Centerville, Appanoose Co., Iowa
Centerville, Iowa, East State Street by photolibrarian on Flickr (cc)
The county seat for Appanoose Co. deserved a special mention for what it was not; the Centerville name didn’t relate to its location (map). Or did it?
Several sources including A Dictionary of Iowa Place-Names insisted that the original name had been Chaldea and that its new name was supposed to be Sentorville or Senterville in recognition of a Tennessee politician/minister (possibly William Tandy Senter). The story explained that the town filed incorporation papers in the 1850’s and a bureaucrat somewhere along the line mistook Senterville for a spelling error and "corrected" it to Centerville. It would be hard to imagine someone creating such an oddly specific story and yet the namesake politician never had anything to do with Iowa. Oh, and Centerville was platted smack-dab in the middle of Appanoose County. That seemed like too many interesting coincidences.
The Complete List
I found a total of fourteen county seats with a Center theme (including the ones described above) that served as local seats of governments for the counties that surrounded them.

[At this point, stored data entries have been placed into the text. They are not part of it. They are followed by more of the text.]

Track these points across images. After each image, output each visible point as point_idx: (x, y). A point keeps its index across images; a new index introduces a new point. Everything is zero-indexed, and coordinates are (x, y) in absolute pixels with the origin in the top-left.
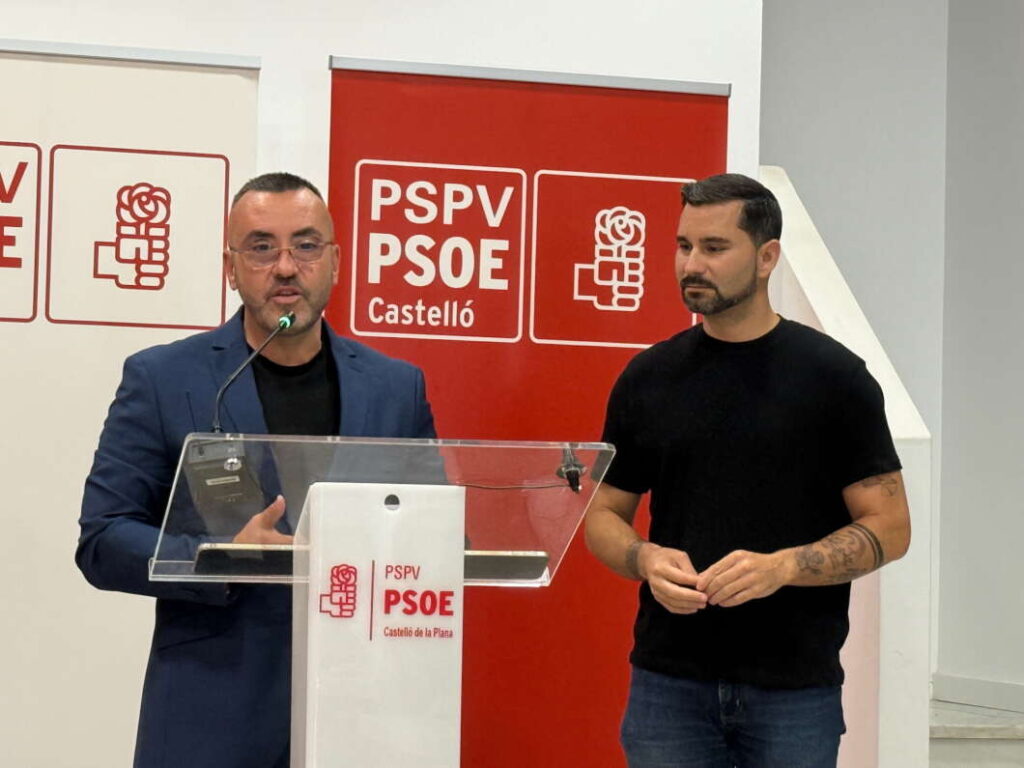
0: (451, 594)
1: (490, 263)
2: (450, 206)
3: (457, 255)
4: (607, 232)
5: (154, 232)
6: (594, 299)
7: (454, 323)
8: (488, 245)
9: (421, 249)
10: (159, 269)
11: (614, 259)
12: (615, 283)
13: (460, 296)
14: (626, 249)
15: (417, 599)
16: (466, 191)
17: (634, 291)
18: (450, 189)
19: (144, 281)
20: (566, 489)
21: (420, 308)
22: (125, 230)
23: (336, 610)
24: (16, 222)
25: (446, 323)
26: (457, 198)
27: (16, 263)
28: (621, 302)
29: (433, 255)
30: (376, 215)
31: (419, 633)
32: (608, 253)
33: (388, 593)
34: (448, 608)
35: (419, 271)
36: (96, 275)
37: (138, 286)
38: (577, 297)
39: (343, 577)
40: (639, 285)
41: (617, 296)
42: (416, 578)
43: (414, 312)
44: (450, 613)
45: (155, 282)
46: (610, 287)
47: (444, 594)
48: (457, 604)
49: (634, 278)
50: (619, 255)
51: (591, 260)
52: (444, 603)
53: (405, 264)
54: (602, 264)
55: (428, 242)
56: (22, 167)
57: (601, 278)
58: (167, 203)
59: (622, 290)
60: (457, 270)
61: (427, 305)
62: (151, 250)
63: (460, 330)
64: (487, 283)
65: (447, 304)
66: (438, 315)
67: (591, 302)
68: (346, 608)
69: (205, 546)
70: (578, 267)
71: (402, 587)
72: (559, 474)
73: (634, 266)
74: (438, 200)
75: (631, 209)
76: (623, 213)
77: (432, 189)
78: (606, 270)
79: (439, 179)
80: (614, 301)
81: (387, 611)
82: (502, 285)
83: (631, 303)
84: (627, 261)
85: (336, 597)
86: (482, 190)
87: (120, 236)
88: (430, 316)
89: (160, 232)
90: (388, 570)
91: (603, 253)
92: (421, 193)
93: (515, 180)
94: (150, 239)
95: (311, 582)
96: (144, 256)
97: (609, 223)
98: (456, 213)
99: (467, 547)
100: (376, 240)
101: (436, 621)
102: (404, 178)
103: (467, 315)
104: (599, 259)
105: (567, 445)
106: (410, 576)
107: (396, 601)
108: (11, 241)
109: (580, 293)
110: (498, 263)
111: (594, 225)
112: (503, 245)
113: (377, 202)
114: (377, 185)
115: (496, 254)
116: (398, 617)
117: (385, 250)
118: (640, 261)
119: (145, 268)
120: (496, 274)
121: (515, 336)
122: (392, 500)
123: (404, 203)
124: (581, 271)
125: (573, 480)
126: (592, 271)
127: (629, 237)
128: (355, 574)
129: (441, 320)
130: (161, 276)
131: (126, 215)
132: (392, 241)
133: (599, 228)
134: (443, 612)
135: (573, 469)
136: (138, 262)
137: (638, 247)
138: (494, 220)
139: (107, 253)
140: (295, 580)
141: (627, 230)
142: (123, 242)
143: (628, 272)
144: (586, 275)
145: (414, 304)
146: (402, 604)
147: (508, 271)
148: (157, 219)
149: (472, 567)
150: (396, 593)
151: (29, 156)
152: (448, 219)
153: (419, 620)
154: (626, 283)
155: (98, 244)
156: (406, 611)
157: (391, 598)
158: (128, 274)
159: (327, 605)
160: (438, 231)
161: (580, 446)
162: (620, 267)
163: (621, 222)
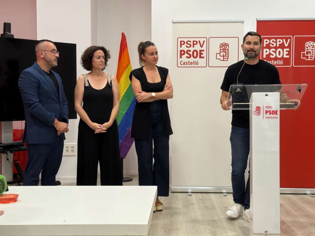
0: (277, 111)
1: (285, 53)
2: (278, 43)
3: (280, 52)
4: (308, 46)
5: (226, 51)
6: (305, 58)
7: (279, 64)
8: (285, 50)
9: (273, 51)
10: (227, 57)
11: (309, 51)
12: (309, 55)
13: (280, 59)
14: (311, 49)
15: (271, 112)
16: (281, 41)
17: (313, 56)
18: (278, 40)
19: (225, 59)
20: (298, 92)
21: (273, 61)
22: (221, 51)
23: (257, 114)
24: (203, 51)
25: (278, 64)
26: (279, 42)
27: (203, 57)
28: (310, 58)
29: (275, 52)
30: (265, 46)
31: (272, 118)
32: (308, 50)
33: (266, 111)
34: (277, 113)
35: (273, 55)
36: (217, 59)
37: (224, 60)
38: (302, 58)
39: (258, 108)
40: (314, 55)
41: (309, 57)
42: (271, 108)
43: (272, 62)
44: (277, 114)
45: (227, 59)
46: (308, 56)
47: (276, 111)
48: (279, 113)
49: (313, 54)
50: (310, 50)
51: (305, 51)
52: (276, 112)
53: (270, 54)
54: (306, 52)
55: (274, 50)
56: (204, 41)
57: (306, 54)
58: (228, 46)
59: (310, 56)
60: (279, 54)
61: (274, 61)
62: (226, 54)
63: (280, 65)
64: (285, 56)
65: (278, 61)
66: (276, 63)
67: (305, 59)
68: (259, 114)
69: (234, 104)
70: (302, 53)
71: (268, 110)
72: (297, 90)
73: (313, 52)
74: (276, 42)
75: (312, 41)
76: (310, 42)
77: (275, 40)
78: (307, 53)
79: (276, 39)
80: (309, 58)
81: (266, 114)
82: (288, 57)
83: (312, 58)
84: (311, 51)
85: (257, 112)
86: (284, 40)
87: (220, 52)
88: (275, 63)
89: (227, 51)
90: (266, 107)
91: (307, 50)
92: (273, 41)
93: (290, 38)
94: (225, 52)
95: (253, 109)
96: (225, 55)
97: (308, 44)
98: (279, 44)
99: (280, 103)
100: (265, 50)
101: (275, 115)
102: (270, 39)
103: (281, 62)
104: (306, 51)
105: (298, 85)
106: (270, 108)
107: (268, 112)
108: (202, 54)
109: (303, 57)
110: (287, 53)
111: (305, 45)
112: (288, 49)
113: (265, 43)
114: (265, 40)
115: (287, 51)
116: (268, 115)
117: (266, 52)
118: (314, 51)
119: (225, 57)
120: (287, 55)
121: (290, 65)
122: (267, 95)
123: (270, 43)
124: (303, 53)
125: (300, 91)
126: (305, 53)
127: (312, 47)
128: (260, 108)
129: (277, 63)
130: (227, 58)
131: (221, 48)
132: (268, 50)
133: (306, 45)
134: (276, 114)
135: (300, 89)
136: (223, 56)
137: (314, 48)
138: (286, 45)
139: (218, 55)
140: (250, 109)
141: (311, 45)
142: (221, 53)
143: (311, 53)
144: (304, 54)
145: (272, 61)
146: (269, 113)
147: (289, 54)
148: (227, 49)
149: (281, 106)
150: (267, 111)
151: (205, 39)
152: (278, 46)
153: (272, 116)
154: (311, 55)
155: (217, 54)
156: (269, 114)
157: (267, 112)
158: (222, 58)
159: (255, 113)
160: (276, 48)
161: (301, 85)
162: (310, 52)
163: (310, 44)
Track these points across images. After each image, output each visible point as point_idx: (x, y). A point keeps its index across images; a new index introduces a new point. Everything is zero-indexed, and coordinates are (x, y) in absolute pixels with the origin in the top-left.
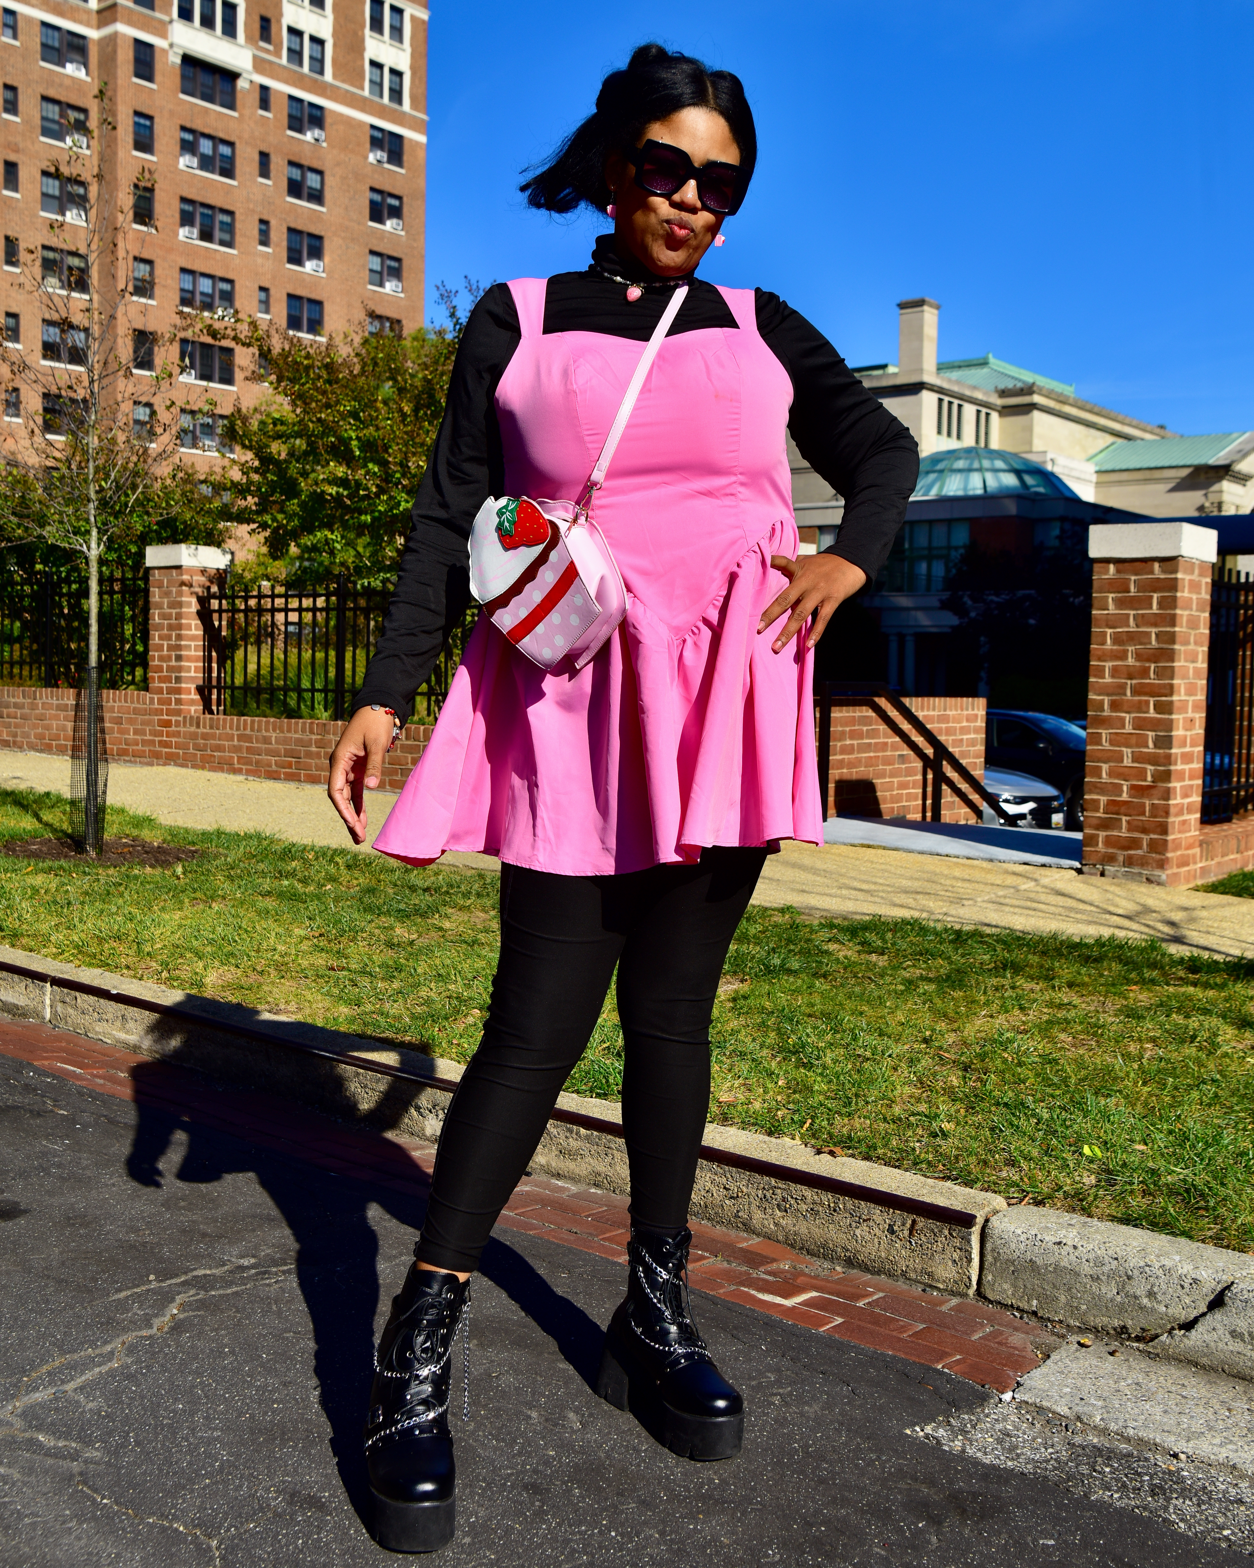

- Alabama: Centre, Cherokee Co.
- Alabama: Centreville, Bibb Co.
- Colorado: Central City, Gilpin Co.
- Iowa: Centerville, Appanoose Co.
- Maryland: Centreville, Queen Anne’s Co.
- Michigan: Centreville, St. Joseph
- Minnesota: Center City, Chisago Co.
- Missouri: Centerville, Reynolds Co.
- Nebraska: Center, Knox Co.
- Nebraska: Central City, Merrick Co.
- North Dakota: Center, Oliver Co.
- Tennessee: Centerville, Hickman Co.
- Texas: Center, Shelby Co.
- Texas: Centerville, Leon Co.
I can’t promise that this list recorded every example because I compiled it by hand. It should be close, though.